Keahualaka at Kēʻē (English)


Read this article in ʻŌlelo Hawaiʻi

I took my hula students to Kēʻē, Kauaʻi, in March to perform drum dances in Keahualaka, a well-known location for hula instruction. Our pilgrimage was a custom passed down for candidates preparing to graduate as hula experts and practitioners.

According to Henry P. Kekahuna, the one who mapped out this well-known storied-place of Kauaʻi, Keahualaka was visited in the past by hula folk from outside of Kauaʻi to train and study under the hula master there. At the conclusion of the training, the candidate was tested. The major test was swimming the channel called Kohola in the sea of Kēʻē. There was a shark lurking outside of the reef and if a hula candidate broke a kapu, the shark would attack and kill that person. We were fortunate that the test was no longer required!

Photo: Aerial view of heiau in Keahualaka
Keahualaka lāua ʻo Kauluapaoa mai luna iho. – Courtesy Photo

Laka was the first teacher at this sacred place and the reason why that place was named The-altar-of-Laka. Below this hula temple was the platform called The-shrine-of-Paoa. Below Kauluapaoa was a large rock called Kilioe. This rock was covered with crevices for the umbilical cords of the children born to the families of Hāʻena. Kilioe was also the name of the water spirit that guarded the corpse of Lohiʻau; however, according to William Rice, Kilioe was the sister of Lohiʻau and a hula master.
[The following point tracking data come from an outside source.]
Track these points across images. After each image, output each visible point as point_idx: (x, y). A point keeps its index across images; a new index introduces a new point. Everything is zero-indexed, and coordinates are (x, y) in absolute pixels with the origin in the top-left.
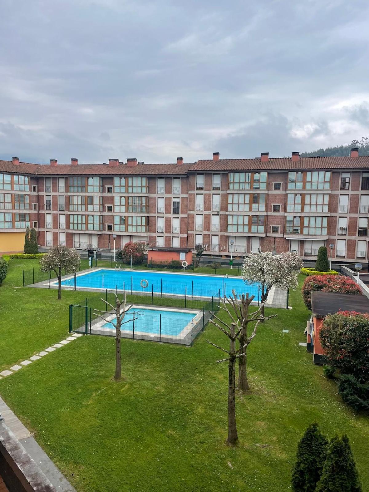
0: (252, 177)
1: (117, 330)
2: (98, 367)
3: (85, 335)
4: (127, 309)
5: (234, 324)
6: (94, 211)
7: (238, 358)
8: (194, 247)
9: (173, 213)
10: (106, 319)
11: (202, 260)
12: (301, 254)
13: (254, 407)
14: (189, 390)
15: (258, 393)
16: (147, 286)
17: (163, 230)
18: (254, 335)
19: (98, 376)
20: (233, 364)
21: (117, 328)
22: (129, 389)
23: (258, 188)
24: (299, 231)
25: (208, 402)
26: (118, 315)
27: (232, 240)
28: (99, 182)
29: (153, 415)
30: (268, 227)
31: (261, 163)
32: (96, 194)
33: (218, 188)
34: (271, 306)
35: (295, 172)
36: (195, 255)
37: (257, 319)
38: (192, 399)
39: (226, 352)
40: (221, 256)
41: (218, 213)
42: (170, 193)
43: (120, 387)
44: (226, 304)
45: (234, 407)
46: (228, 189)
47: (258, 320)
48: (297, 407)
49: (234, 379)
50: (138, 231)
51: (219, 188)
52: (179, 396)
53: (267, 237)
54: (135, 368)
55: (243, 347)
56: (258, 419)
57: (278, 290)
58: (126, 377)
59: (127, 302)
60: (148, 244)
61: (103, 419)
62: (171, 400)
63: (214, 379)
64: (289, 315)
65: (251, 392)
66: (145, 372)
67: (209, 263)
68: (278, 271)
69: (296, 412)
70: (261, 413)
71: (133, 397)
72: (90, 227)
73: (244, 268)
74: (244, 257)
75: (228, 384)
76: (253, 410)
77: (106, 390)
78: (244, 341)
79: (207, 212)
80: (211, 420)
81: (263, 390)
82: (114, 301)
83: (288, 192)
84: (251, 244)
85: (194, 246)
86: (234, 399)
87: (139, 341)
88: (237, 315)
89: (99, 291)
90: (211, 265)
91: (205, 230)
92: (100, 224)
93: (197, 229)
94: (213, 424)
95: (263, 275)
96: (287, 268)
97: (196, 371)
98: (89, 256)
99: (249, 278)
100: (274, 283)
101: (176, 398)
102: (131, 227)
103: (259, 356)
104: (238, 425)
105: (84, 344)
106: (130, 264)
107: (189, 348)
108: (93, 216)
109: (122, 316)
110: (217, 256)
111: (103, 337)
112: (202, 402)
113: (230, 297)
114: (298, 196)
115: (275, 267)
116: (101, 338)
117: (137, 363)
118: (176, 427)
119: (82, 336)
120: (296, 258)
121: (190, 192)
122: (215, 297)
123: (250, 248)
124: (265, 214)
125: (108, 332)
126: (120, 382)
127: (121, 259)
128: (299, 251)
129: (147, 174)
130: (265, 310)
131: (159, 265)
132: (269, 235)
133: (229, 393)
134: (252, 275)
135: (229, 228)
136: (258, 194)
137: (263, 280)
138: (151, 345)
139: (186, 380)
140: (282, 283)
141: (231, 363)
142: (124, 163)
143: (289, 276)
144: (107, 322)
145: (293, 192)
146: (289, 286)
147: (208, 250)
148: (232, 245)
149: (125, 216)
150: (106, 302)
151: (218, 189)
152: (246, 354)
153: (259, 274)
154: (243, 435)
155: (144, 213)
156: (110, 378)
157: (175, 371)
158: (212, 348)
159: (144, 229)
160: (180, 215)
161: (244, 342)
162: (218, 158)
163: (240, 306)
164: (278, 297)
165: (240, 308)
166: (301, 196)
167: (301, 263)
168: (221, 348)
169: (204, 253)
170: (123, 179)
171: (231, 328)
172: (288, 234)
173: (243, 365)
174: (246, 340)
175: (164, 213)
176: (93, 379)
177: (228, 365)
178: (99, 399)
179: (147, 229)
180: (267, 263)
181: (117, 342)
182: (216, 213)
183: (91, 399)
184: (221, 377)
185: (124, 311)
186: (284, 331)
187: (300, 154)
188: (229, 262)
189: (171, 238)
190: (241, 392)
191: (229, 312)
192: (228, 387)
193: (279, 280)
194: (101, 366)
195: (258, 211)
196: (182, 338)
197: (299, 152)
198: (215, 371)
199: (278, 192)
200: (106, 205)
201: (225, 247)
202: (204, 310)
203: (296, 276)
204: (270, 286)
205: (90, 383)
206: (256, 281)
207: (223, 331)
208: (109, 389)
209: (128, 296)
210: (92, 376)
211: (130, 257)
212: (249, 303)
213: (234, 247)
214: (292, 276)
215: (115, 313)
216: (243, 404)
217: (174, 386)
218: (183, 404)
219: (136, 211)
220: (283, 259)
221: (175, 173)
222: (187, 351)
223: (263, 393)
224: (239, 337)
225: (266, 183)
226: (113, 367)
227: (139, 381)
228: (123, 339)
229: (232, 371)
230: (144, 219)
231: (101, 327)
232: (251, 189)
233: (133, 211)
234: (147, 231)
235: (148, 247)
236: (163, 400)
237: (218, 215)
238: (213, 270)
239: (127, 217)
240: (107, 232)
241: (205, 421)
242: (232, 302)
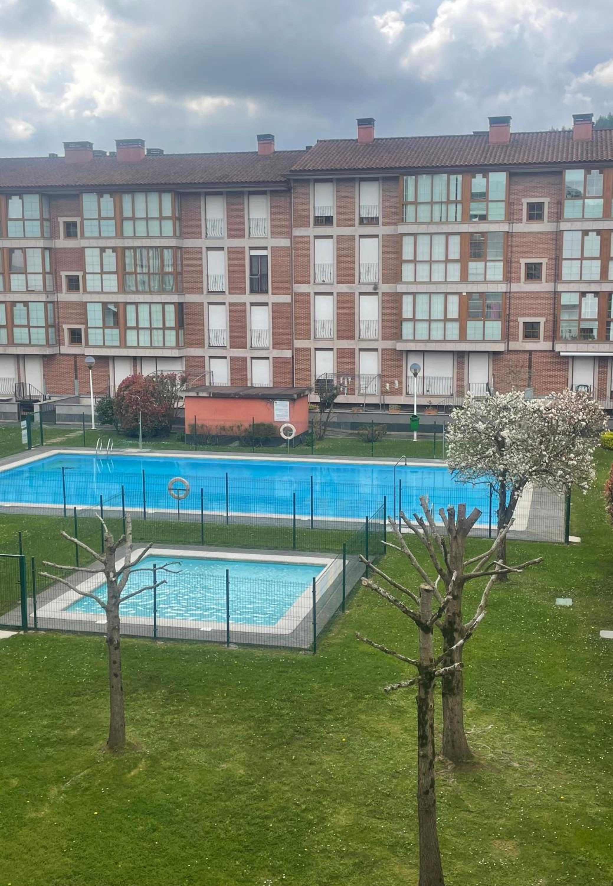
0: (467, 186)
1: (108, 617)
2: (60, 718)
3: (22, 633)
4: (134, 558)
5: (427, 587)
6: (29, 291)
7: (441, 678)
8: (313, 386)
9: (252, 291)
10: (78, 587)
11: (335, 420)
12: (601, 396)
13: (486, 805)
14: (311, 768)
15: (493, 768)
16: (186, 495)
17: (224, 339)
18: (482, 615)
19: (61, 741)
20: (427, 693)
21: (108, 611)
22: (151, 772)
23: (483, 218)
24: (595, 333)
25: (362, 797)
26: (112, 575)
27: (413, 360)
28: (38, 208)
29: (218, 837)
30: (511, 323)
31: (489, 146)
32: (32, 243)
33: (372, 218)
34: (524, 537)
35: (582, 171)
36: (315, 406)
37: (490, 571)
38: (321, 791)
39: (409, 661)
40: (386, 406)
41: (375, 288)
42: (241, 235)
43: (123, 769)
44: (406, 536)
45: (434, 804)
46: (402, 220)
47: (492, 574)
48: (597, 799)
49: (433, 734)
50: (155, 344)
51: (377, 218)
52: (285, 784)
53: (509, 351)
54: (163, 715)
55: (454, 647)
56: (496, 834)
57: (541, 494)
58: (140, 739)
59: (134, 540)
60: (184, 380)
61: (82, 854)
62: (265, 795)
63: (377, 735)
64: (573, 560)
65: (476, 764)
66: (191, 725)
67: (354, 426)
68: (541, 443)
69: (594, 811)
70: (504, 820)
71: (160, 793)
72: (20, 335)
73: (450, 436)
74: (448, 407)
75: (417, 748)
76: (484, 811)
77: (87, 778)
78: (456, 630)
79: (344, 288)
80: (372, 843)
81: (506, 758)
82: (99, 536)
83: (563, 226)
84: (466, 371)
85: (313, 381)
86: (432, 786)
87: (170, 644)
88: (436, 565)
89: (54, 513)
90: (361, 432)
91: (341, 336)
92: (47, 326)
93: (320, 334)
94: (377, 854)
95: (502, 455)
96: (564, 433)
97: (329, 717)
98: (22, 418)
99: (463, 464)
100: (530, 474)
101: (276, 792)
102: (135, 332)
103: (494, 670)
104: (445, 852)
105: (18, 656)
106: (137, 437)
107: (308, 657)
108: (26, 304)
109: (123, 578)
110: (376, 406)
111: (71, 636)
112: (346, 797)
113: (415, 515)
114: (593, 235)
115: (534, 432)
116: (67, 640)
117: (169, 701)
118: (280, 866)
119: (13, 636)
120: (587, 406)
121: (298, 232)
122: (374, 517)
123: (466, 383)
124: (502, 288)
125: (86, 622)
126: (123, 754)
127: (110, 422)
128: (596, 386)
129: (174, 184)
130: (509, 548)
131: (218, 436)
132: (514, 346)
133: (419, 770)
134: (473, 456)
135: (407, 329)
136: (483, 234)
137: (501, 467)
138: (204, 653)
139: (299, 743)
140: (551, 474)
141: (423, 691)
142: (108, 154)
143: (572, 455)
144: (81, 596)
145: (578, 225)
146: (572, 482)
147: (351, 392)
148: (415, 375)
149: (116, 304)
150: (76, 540)
151: (373, 221)
152: (462, 665)
153: (490, 452)
154: (458, 879)
155: (171, 292)
156: (97, 746)
157: (271, 718)
158: (369, 655)
159: (171, 337)
160: (271, 298)
161: (456, 635)
162: (371, 134)
163: (442, 540)
164: (543, 513)
165: (443, 543)
166: (599, 237)
167: (602, 420)
168: (394, 653)
169: (339, 399)
170: (107, 197)
171: (419, 600)
172: (566, 341)
173: (454, 694)
174: (459, 628)
175: (227, 292)
176: (50, 751)
177: (413, 697)
178: (67, 803)
179: (181, 338)
180: (511, 422)
181: (112, 647)
182: (370, 289)
183: (47, 804)
184: (396, 728)
185: (128, 564)
186: (561, 602)
187: (594, 120)
188: (408, 422)
189: (249, 360)
190: (449, 767)
191: (413, 556)
192: (415, 754)
193: (543, 468)
194: (72, 714)
195: (485, 281)
196: (287, 632)
197: (592, 115)
198: (378, 715)
199: (536, 227)
200: (63, 274)
201: (396, 382)
202: (344, 553)
203: (590, 454)
204: (522, 483)
205: (43, 761)
206: (483, 472)
207: (400, 606)
208: (94, 775)
209: (135, 523)
210: (47, 742)
211: (136, 415)
212: (466, 531)
213: (421, 381)
214: (577, 454)
215: (103, 571)
216: (457, 797)
217: (272, 759)
218: (296, 804)
219: (147, 289)
220: (553, 410)
221: (252, 180)
222: (302, 665)
223: (508, 767)
224: (441, 621)
225: (504, 203)
226: (102, 715)
227: (175, 750)
228: (128, 640)
229: (425, 713)
230: (171, 310)
231: (65, 609)
232: (463, 221)
233: (140, 288)
234: (181, 344)
235: (184, 388)
236: (243, 797)
237: (377, 294)
238: (364, 445)
239: (121, 307)
240: (67, 349)
241: (356, 847)
242: (421, 531)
That is a probable reason why the place was called The-shrine-of-Kilioe by Thomas Thrum, a renowned writer of Hawaiian stories.

According to Henry Kekauna, Wahineikeoli (Wahineikeouli Pā) was the last kumu hula of Keaualaka. This Wahineikeouli was one of the chanters and informants recorded by Helen Roberts. In addition, she was a composer who sent many of her compositions to the Hawaiian newspapers for publication.

Jacob Maka was the guide for Kekahuna at Kēʻē. He was also one of the last hula students at Keahualaka who probably trained under Wahinekeouli. Maka went on to become famous throughout Kauaʻi for his singing. E Ke Akua Ola was one of the songs that he composed. Maka was also the source of many of the stories that folklorist Fred Wichman recorded in Kauaʻi Tales.

When I first visited Keahualaka in 1979, Roselle Bailey and her students were the caretakers of Keahualaka. During my last visit, Kamealoha Forrest and his students were guardian-caretakers. Their protection of Keahualaka and Kauluapaoa is essential against trespassers who could desecrate this revered location. Kekahuna said that Keahualaka was an “ancient seminary.” The words of Kekahuna ring true when we reflect on the knowledgeable hula elders of Keahualaka.